Dataset extract ▸
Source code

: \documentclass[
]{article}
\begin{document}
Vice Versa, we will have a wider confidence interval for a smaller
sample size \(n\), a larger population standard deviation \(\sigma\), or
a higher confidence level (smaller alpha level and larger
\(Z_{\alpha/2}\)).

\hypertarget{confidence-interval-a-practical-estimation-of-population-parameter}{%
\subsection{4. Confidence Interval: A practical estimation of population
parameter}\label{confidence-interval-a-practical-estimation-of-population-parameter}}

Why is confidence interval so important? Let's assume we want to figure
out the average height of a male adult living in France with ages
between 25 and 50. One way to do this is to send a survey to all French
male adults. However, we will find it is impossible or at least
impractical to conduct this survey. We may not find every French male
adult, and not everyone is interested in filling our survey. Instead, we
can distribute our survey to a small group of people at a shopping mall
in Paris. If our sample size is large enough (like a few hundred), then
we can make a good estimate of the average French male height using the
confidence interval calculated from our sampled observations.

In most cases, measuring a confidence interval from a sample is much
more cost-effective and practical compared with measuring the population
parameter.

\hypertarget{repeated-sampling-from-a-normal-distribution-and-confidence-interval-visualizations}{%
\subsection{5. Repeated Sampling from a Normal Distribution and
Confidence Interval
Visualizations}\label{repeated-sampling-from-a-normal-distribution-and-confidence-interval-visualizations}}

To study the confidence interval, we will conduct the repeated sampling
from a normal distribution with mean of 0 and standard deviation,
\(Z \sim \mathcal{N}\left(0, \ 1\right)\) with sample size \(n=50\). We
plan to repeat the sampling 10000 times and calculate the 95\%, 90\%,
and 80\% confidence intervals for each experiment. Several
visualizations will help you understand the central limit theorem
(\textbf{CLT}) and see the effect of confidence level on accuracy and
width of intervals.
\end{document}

Work to be completed ▸ Your response should consist of the full listing, exactly as written.

Your solution ▸
Source code

: \documentclass[
]{article}
\begin{document}
Vice Versa, we will have a wider confidence interval for a smaller
sample size \(n\), a larger population standard deviation \(\sigma\), or
a higher confidence level (smaller alpha level and larger
\(Z_{\alpha/2}\)).

\hypertarget{confidence-interval-a-practical-estimation-of-population-parameter}{%
\subsection{4. Confidence Interval: A practical estimation of population
parameter}\label{confidence-interval-a-practical-estimation-of-population-parameter}}

Why is confidence interval so important? Let's assume we want to figure
out the average height of a male adult living in France with ages
between 25 and 50. One way to do this is to send a survey to all French
male adults. However, we will find it is impossible or at least
impractical to conduct this survey. We may not find every French male
adult, and not everyone is interested in filling our survey. Instead, we
can distribute our survey to a small group of people at a shopping mall
in Paris. If our sample size is large enough (like a few hundred), then
we can make a good estimate of the average French male height using the
confidence interval calculated from our sampled observations.

In most cases, measuring a confidence interval from a sample is much
more cost-effective and practical compared with measuring the population
parameter.

\hypertarget{repeated-sampling-from-a-normal-distribution-and-confidence-interval-visualizations}{%
\subsection{5. Repeated Sampling from a Normal Distribution and
Confidence Interval
Visualizations}\label{repeated-sampling-from-a-normal-distribution-and-confidence-interval-visualizations}}

To study the confidence interval, we will conduct the repeated sampling
from a normal distribution with mean of 0 and standard deviation,
\(Z \sim \mathcal{N}\left(0, \ 1\right)\) with sample size \(n=50\). We
plan to repeat the sampling 10000 times and calculate the 95\%, 90\%,
and 80\% confidence intervals for each experiment. Several
visualizations will help you understand the central limit theorem
(\textbf{CLT}) and see the effect of confidence level on accuracy and
width of intervals.
\end{document}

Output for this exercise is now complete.